Mortgage rates were more intuitive today with most lenders keeping things unchanged at first. This matched the movement in underlying bond markets, where today’s trading levels in the morning (when most lenders put out the first rate sheet) were roughly in line with yesterday’s.
As the day progressed, however, bonds began to improve steadily. This improvement was enough for many lenders to issue positive reprices in the afternoon (i.e. new, lower rates for the day). While every little bit helps, we’re only talking about a token change in most cases. The average borrower will see the improvement in the form of slightly lower upfront costs, with no change in the actual note rate.
The average lender continues quoting conventional 30yr fixed rates at 4.0% for top tier scenarios. This hasn’t changed fore more than 2 months.

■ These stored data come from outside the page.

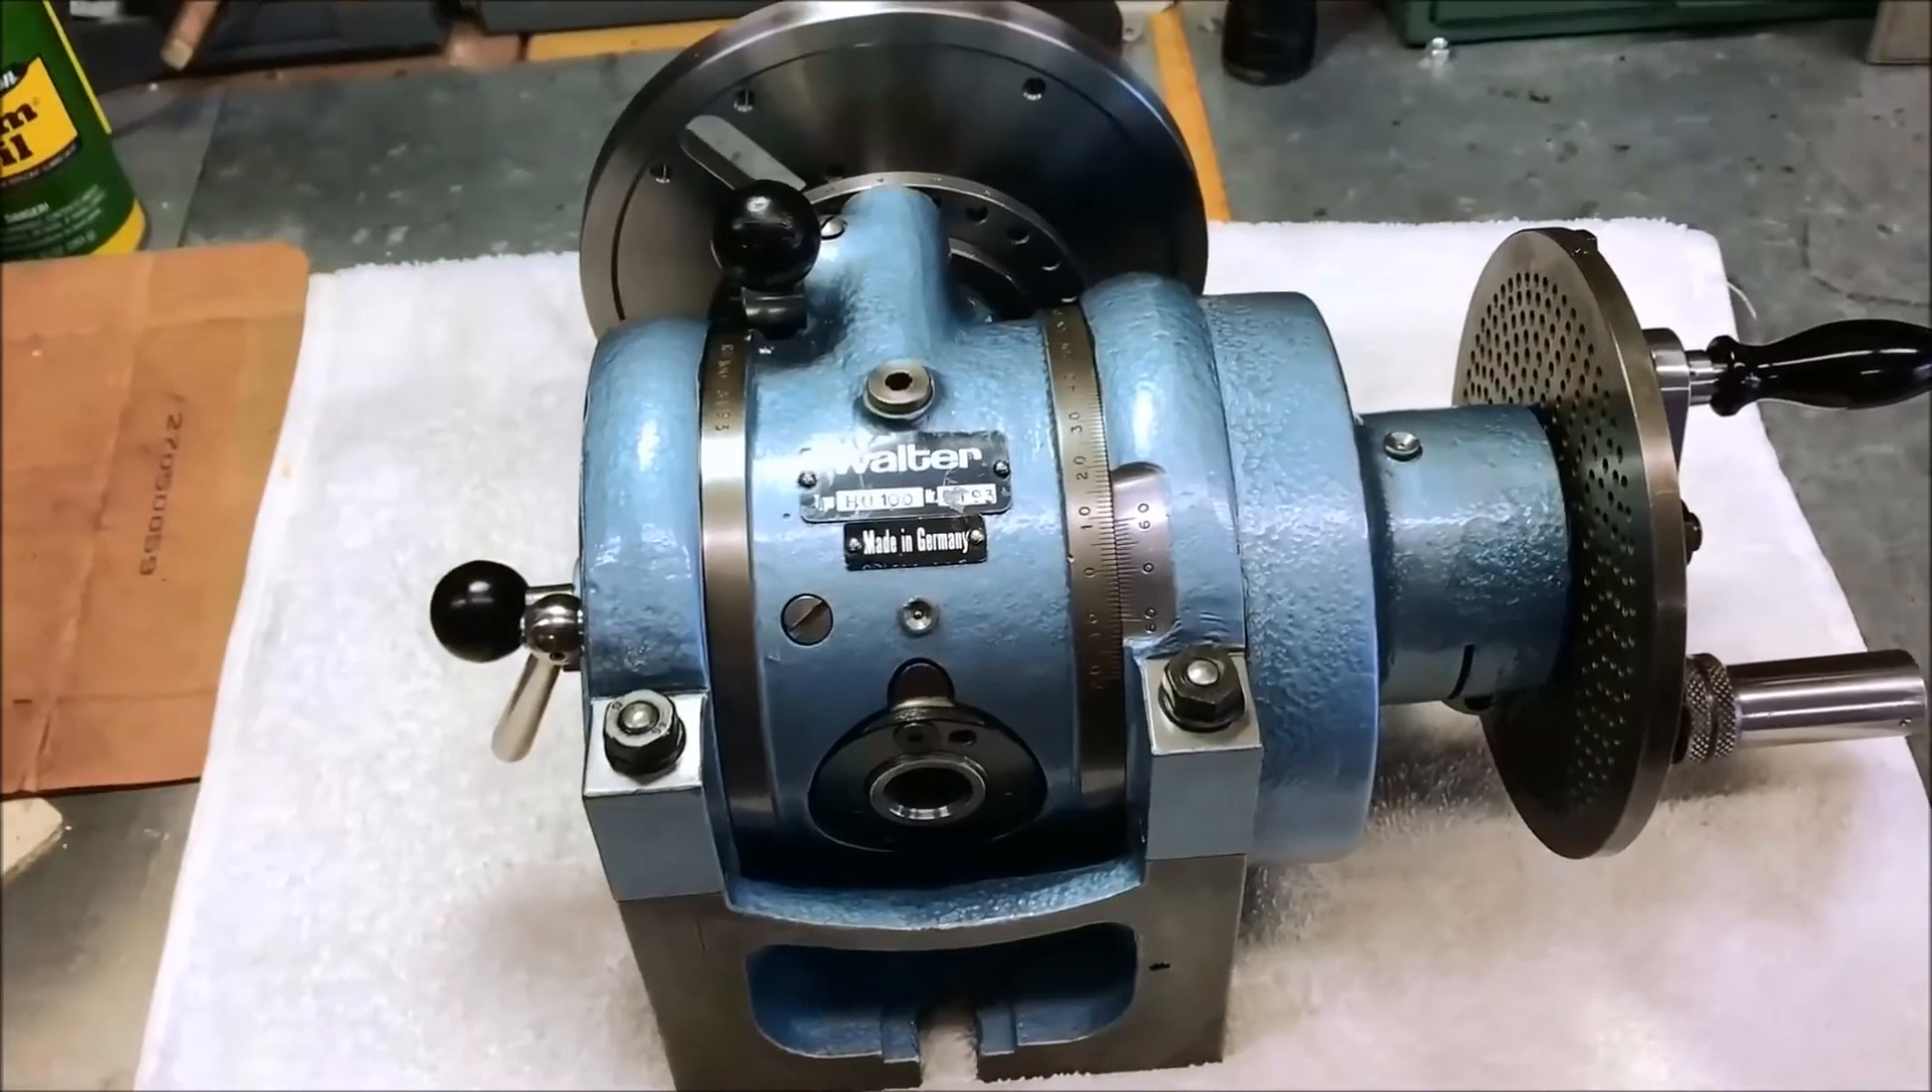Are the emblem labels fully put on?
Yes.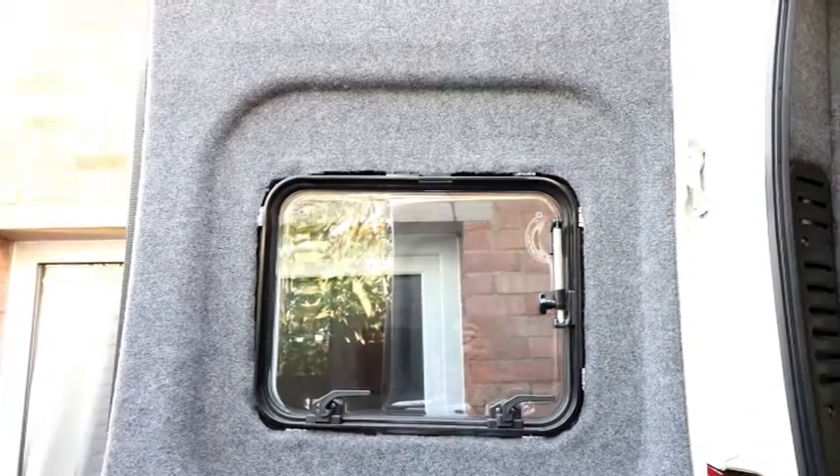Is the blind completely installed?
No.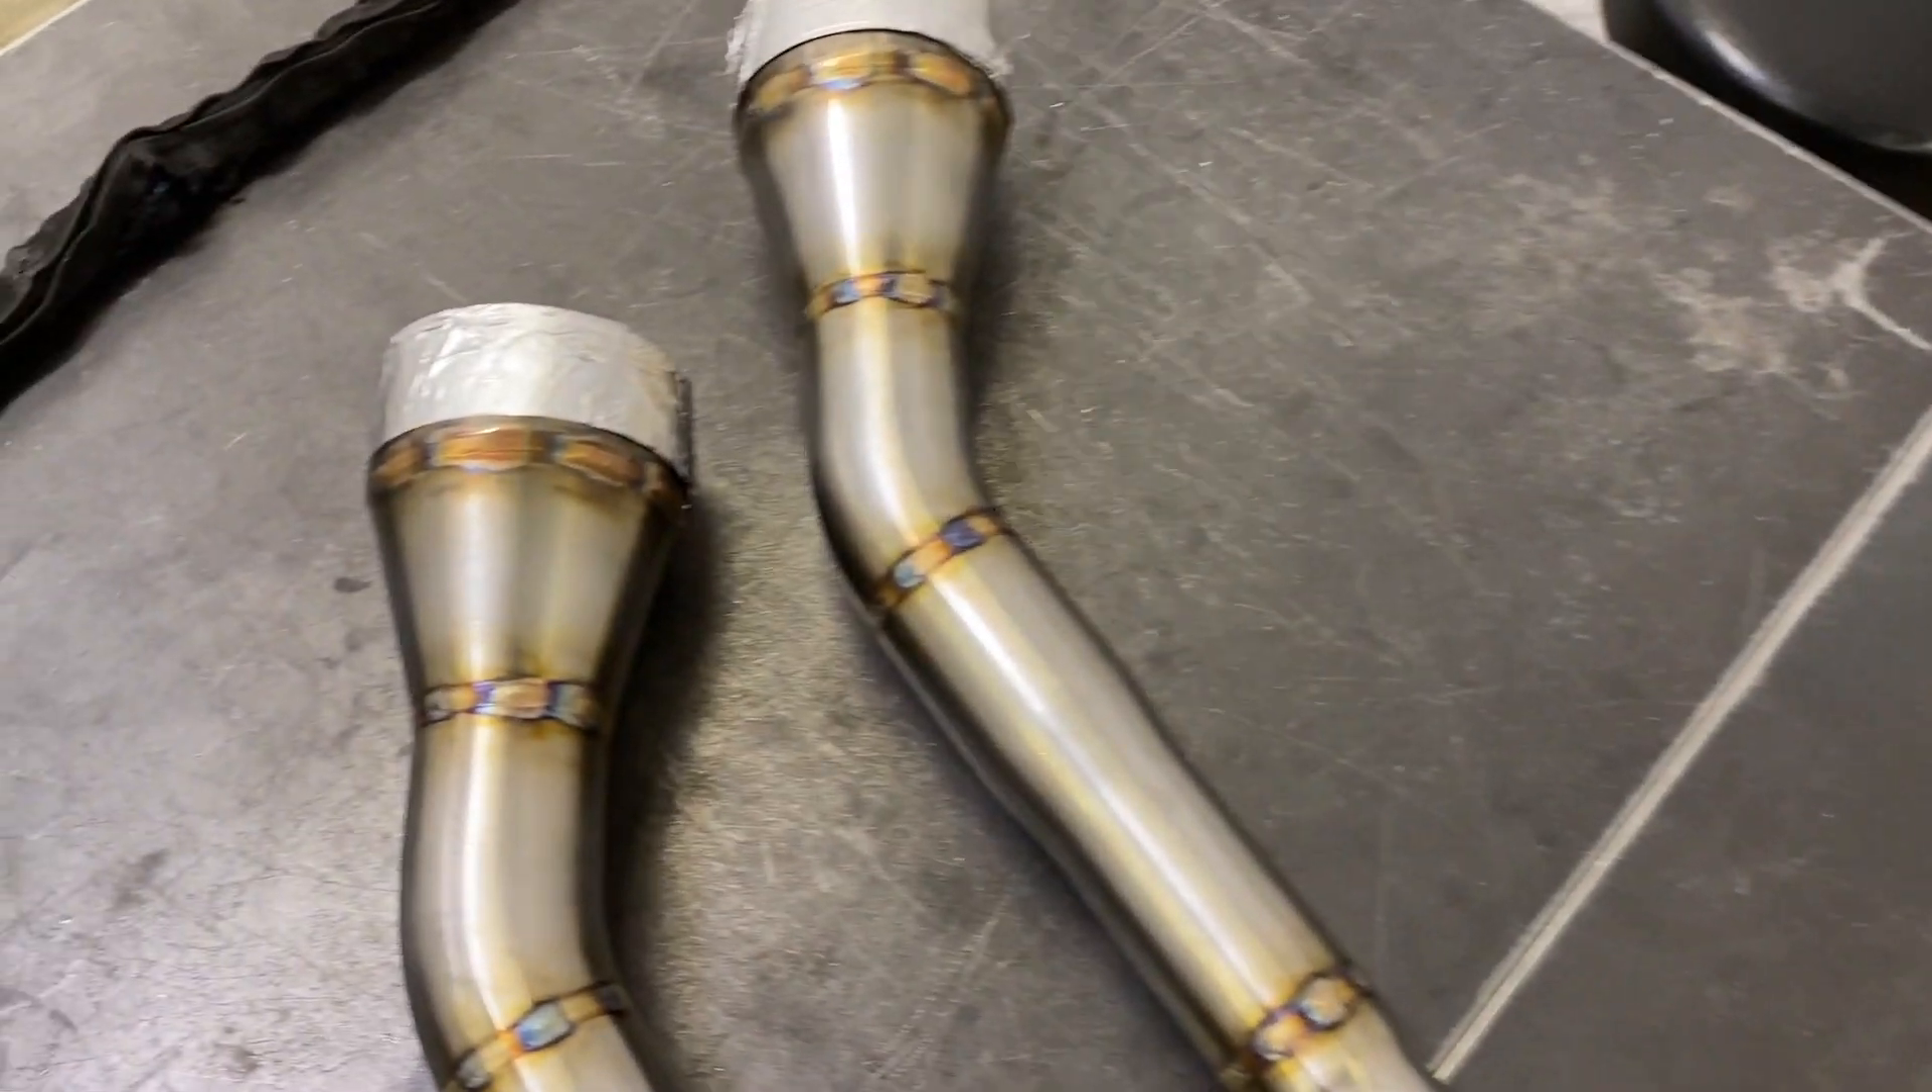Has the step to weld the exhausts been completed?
Yes.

Loan Originator Perspective
It was another flat day for rates Tuesday, despite some modest MBS gains as the day wore on. My pricing was virtually identical to Monday’s. A few lenders repriced marginally better mid-PM. Treasury yields dropped to 2.35, continuing their small recent rally. I think floating overnight may be worth the risk, for borrowers with small risk tolerance. Still no established trend until we determine tax reform’s fate. -Ted Rood, Senior Originator
Today’s Most Prevalent Rates
- 30YR FIXED – 4.0%
- FHA/VA – 3.75%
- 15 YEAR FIXED – 3.375%
- 5 YEAR ARMS – 2.75 – 3.25% depending on the lender
Ongoing Lock/Float Considerations
- 2017 had proven to be a relatively good year for mortgage rates despite widespread expectations for a stronger push higher after the presidential election in late 2016.
- While rates remain low in absolute terms, they’ve moved higher in a more threatening way heading into the 4th quarter, relative to the stability and improvement seen earlier in 2017
- The default stance for now is that this trend toward higher rates has the potential to continue. It will take more than a few great days here and there for that outlook to change.
- For weeks, this bullet point had warned about recent stability inviting a bigger dose of volatility. That volatility is now here. As such, locking is generally the better choice until the volatility is clearly dying down.
- Rates discussed refer to the most frequently-quoted, conforming, conventional 30yr fixed rate for top tier borrowers among average to well-priced lenders. The rates generally assume little-to-no origination or discount except as noted when applicable. Rates appearing on this page are “effective rates” that take day-to-day changes in upfront costs into consideration.